Photo: East Hampton Star
Everyone who swims in the surf has a scare at one point or another.The current grabs you and pulls you out to sea.
Instead of going with it, you fight it.
Soon you’re exhausted.
In January, a husband and wife from New York were swimming together in the Caribbean when this happened. The wife, Maria Beaulieu, made it out of the water. Her husband of 24 years, John McWhinnie, didn’t.
Summer’s coming, she said, and people are headed to the beaches to swim. So she wanted to describe what had happened.
Jan. 6, 2012, was a Friday. The couple were vacationing on Virgin Gorda. They packed a light lunch and hiked 45 minutes from their hotel to get to a more secluded beach. “We got there about 10 a.m. The tide was high, the surf very big. I was in shock. I had never seen it like that. It was a gorgeous day, big white puffy clouds. I was stunned at the size of the waves — but beautiful.”
The couple took several cooling dips during the day. The snorkelling was compromised by sand and silt kicked up by the surf. “On one of the last times, he looked at me and said, ‘You don’t like it.’ I said, ‘I like it a click less.’ That’s what we used to say, ‘a click more or a click less.’ “
“I don’t like being slammed. I grew up on lakes. I love it when the ocean is like a lake, a beautiful gentle ride. That’s why I loved to go down to the Caribbean. The movement is so healing, and for us, with no kids, and John’s season is the summer, we’d go when everyone else was coming back.”
Ms. Beaulieu’s eyes stared out her window, focused on a group of chickens feeding in the past. “We only had a nut bar and a couple of apples. Right before the last time we went in, a chicken was looking for food. John being John decided to share his apple. He tossed a piece to the chicken but scared it off.”
“We looked at the water. The tide was out. It looked like we might snorkel. ‘When we leave, the chicken might calm down.’ “
“John went in ahead of me.
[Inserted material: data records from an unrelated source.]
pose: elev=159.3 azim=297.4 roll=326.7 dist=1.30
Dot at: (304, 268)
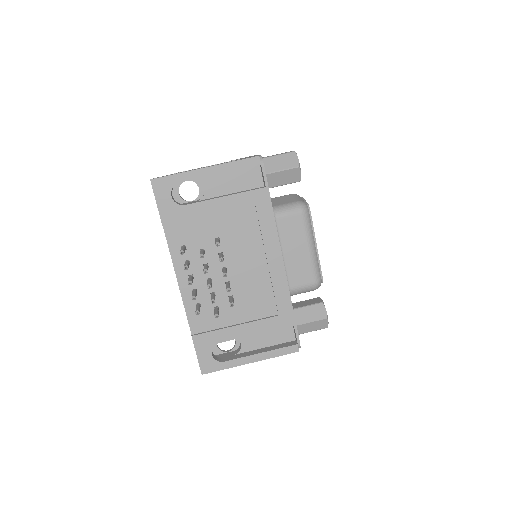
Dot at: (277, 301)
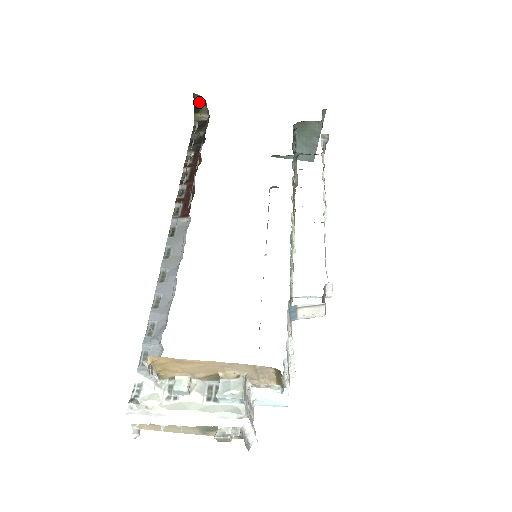
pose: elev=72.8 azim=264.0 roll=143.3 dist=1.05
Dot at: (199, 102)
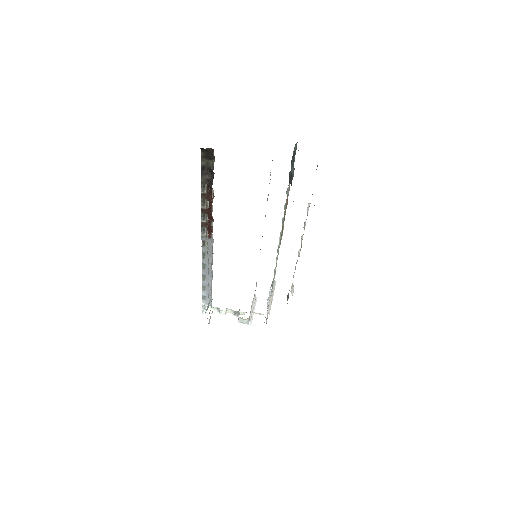
Dot at: occluded
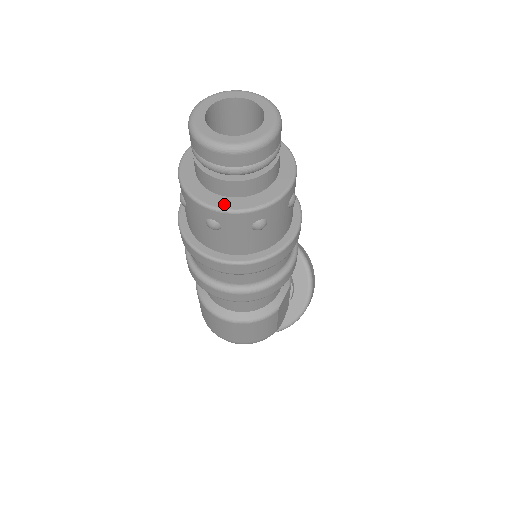
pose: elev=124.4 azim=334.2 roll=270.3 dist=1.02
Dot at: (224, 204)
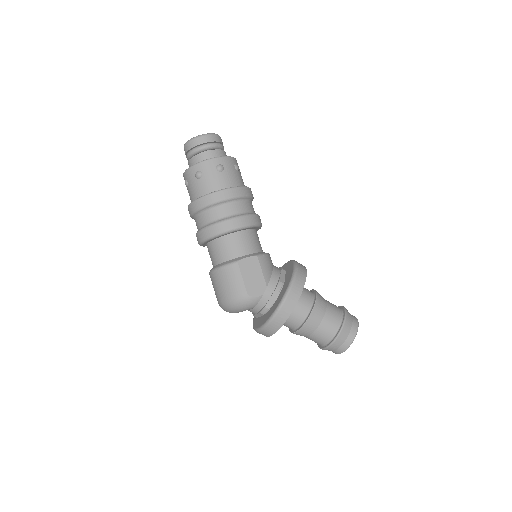
Dot at: occluded
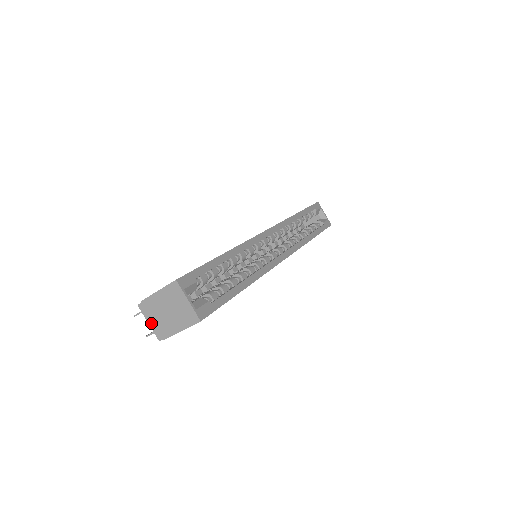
I was defogging my mask,” Ms. Beaulieu said, returning to the moment she saw her husband taken by the rip current.
“We were in the water 30 seconds. How did this happen? Nobody was in the water. We didn’t mean to go so far out. What’s going on? He looked at me. I knew it was panic. Then we hit coral. Oh my God, what way do we go? And the waves were hitting us. At one point I pushed him toward the beach. It probably made it worse for him.”
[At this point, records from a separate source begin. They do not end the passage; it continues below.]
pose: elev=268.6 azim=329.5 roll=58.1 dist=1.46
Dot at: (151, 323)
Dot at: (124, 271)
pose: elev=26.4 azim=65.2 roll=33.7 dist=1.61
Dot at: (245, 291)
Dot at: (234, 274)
Ms. Beaulieu said she remembered seeing Mr. Chait and his wife watching them from the beach. “I was waving, I knew I needed to do the two-arm wave. I screamed at the top of my lungs. It probably further panicked John. I saw George put his things down. I told John he had to calm down. ‘You’ve got to breathe. Just lean back; pick your feet up.’ He was looking at me for guidance. It was then I heard George say, ‘Go right, go right.’ “
“I saw him take at least one stroke to the right. Walls of water were hitting me. John was on the other side of the walls. I was exhausted. I think I was out of the current. George was on the sandbar trying to see John. He brought me to the sandbar. I said, ‘He’s panicking. Please go get him.’ I heard a woman scream for me to get out of the water. I knew George knew how to get us out of this mess. I allowed him, put faith in him. I had taken on water, exhausted, given my all, everything I could for John.”
Ms. Beaulieu recalled the agonizing moment she realised she could no longer help her husband. George Chait brought Mr. McWhinnie to shore. “For 45 minutes they worked on him.”
A Fulbright scholar and rare book dealer, John McWhinnie lived in East Hampton and New York City.
As his wife Maria concludes at the end of the story, “life turns on a dime.”